Apr 12, 2024 - News

How climate change impacts Seattle's allergy season

Illustration of tiny toy people climbing up a mountain of pollen with a large flower growing from the middle

Illustration: Natalie Peeples/Axios

While sunshine can bring smiles for some, it can bring suffering for others. Spring is not only the start of warmer weather but the beginning of allergy season, which has only become longer in recent years.

Why it matters: Climate change and warmer springs are causing plants to produce higher concentrations of pollen for longer periods of time.

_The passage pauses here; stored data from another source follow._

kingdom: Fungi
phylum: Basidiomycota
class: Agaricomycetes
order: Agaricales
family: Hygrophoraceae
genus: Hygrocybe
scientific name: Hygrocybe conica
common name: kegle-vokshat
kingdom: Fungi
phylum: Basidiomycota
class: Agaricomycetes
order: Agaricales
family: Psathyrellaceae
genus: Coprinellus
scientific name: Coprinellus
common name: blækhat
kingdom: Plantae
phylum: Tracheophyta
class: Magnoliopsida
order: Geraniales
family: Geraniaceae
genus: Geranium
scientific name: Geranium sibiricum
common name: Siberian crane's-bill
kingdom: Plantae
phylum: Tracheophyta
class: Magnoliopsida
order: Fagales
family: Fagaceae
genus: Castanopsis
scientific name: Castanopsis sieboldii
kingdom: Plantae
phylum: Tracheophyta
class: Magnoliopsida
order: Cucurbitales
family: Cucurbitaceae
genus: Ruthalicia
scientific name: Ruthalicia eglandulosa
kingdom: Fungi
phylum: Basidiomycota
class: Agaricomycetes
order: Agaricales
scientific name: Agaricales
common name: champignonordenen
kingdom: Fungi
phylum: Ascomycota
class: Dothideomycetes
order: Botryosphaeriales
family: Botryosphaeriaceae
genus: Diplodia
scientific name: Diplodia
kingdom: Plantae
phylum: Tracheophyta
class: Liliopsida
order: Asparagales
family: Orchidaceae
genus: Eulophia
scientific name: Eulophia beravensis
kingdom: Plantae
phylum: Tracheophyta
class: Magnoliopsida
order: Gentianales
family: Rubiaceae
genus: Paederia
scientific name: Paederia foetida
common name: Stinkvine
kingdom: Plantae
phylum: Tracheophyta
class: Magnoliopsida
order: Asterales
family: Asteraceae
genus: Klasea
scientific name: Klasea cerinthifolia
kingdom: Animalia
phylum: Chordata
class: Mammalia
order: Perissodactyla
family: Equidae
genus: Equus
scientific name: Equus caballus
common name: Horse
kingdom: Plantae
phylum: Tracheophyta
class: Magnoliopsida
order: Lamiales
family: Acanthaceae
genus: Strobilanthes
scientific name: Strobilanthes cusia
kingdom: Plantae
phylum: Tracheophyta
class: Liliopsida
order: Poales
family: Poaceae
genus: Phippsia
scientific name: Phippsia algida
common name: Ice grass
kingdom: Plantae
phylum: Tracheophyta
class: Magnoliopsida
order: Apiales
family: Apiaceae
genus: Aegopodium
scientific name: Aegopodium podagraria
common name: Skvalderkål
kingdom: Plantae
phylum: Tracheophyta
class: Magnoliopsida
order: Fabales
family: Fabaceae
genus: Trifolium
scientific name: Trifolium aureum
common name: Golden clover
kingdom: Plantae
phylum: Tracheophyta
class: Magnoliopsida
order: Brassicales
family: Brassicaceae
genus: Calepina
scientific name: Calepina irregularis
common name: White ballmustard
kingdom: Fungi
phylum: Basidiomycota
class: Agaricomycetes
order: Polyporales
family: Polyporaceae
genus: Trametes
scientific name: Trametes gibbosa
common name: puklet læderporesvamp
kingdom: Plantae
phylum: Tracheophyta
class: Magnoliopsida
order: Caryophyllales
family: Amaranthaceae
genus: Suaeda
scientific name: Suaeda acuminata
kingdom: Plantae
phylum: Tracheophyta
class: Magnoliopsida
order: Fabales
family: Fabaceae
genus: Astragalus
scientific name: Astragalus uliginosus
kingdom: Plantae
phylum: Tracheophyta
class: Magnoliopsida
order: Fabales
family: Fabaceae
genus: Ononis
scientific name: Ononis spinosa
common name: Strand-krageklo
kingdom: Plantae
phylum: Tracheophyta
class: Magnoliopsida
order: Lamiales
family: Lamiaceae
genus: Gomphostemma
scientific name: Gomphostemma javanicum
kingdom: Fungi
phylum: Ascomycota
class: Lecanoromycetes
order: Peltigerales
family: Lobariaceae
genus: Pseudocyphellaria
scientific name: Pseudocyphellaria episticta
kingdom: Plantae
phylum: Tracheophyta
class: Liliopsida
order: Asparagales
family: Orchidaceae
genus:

What they're saying: "We're seeing allergy seasons become more intense and lasting longer," said Dilawar Khokhar, a clinical assistant professor at the Division of Allergy and Infectious Diseases at the University of Washington.

  • "We used to think of ragweed as kind of ending in August, but now ragweed season can extend into September."

Flashback: Last year, Everett was the pollen capital of the West Coast. The city's pollen count increased by 54% from 3,489 parts per million in 2022 to 5,386 ppm in 2023, per a study by online allergy clinic Wyndly.

  • Seattle recorded its highest pollen count — 1,998 ppm — last May.

Zoom in: There are three types of pollen: tree, grass and weed.

  • Tree pollen begins to infiltrate the air starting in late February through the end of April — the start of the annual reproductive cycle for evergreens — and grass pollen season begins shortly after.

Threat level: The Puget Sound region's comparatively high density of trees — including cedar, juniper, alder, elm, maple, birch and cottonwood — creates a perfect storm for allergy sufferers at the onset of warmer weather.

  • Washington produces much of the country's supply of Kentucky bluegrass turf seed, meaning grass pollen is likely heavily present in the air during peak growing season.
  • Grass pollen levels peak in May and June, when people most often feel allergies — symptoms like sneezing, itchy nose, watery eyes and nasal congestion.
  • Increased pollen levels can also exacerbate asthma symptoms, causing wheezing, coughing and difficulty breathing for some.

The intrigue: Allergy season in Seattle increased by 17 days on average between 1970 and 2021, per an analysis from Climate Central, a nonprofit climate news organization.

  • That's based on the number of days between the last freeze each spring and the first freeze each fall.

What they found: Allergic rhinitis, the technical term for hay fever, "is arguably the most expensive medical condition in the U.S., because of the vast number of people that are affected," Shyam Joshi, an allergist at Oregon Health & Science University, told Axios.

  • It's likely that with more exposure to allergens and pollution, more people are developing allergies over time, he added.

The bottom line: Reduce the amount of allergens on your person by changing your clothes and washing your hands and face after being outside.

  • Close your windows at night and while you're driving.
  • Consider investing in a HEPA air filter for your bedroom.
  • If that is not enough, Joshi recommends steroid nose sprays like Flonase over antihistamine tablets.